■ **WHAT TO WORK ON**
Leaving out every image, restate all the records word for word.

Extracted page text data:
*****

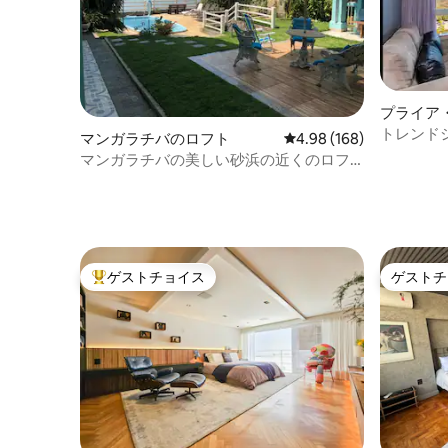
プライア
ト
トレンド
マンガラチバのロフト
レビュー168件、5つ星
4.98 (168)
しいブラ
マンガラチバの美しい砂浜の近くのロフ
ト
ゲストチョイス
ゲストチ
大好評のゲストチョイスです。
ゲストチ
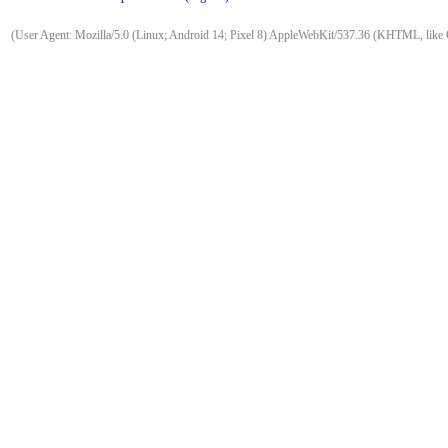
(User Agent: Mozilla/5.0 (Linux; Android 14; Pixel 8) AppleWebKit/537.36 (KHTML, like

*****

■ **REPLY TO THE EXERCISE**
プライア
ト
トレンド
マンガラチバのロフト
レビュー168件、5つ星
4.98 (168)
しいブラ
マンガラチバの美しい砂浜の近くのロフ
ト
ゲストチョイス
ゲストチ
大好評のゲストチョイスです。
ゲストチ
(User Agent: Mozilla/5.0 (Linux; Android 14; Pixel 8) AppleWebKit/537.36 (KHTML, like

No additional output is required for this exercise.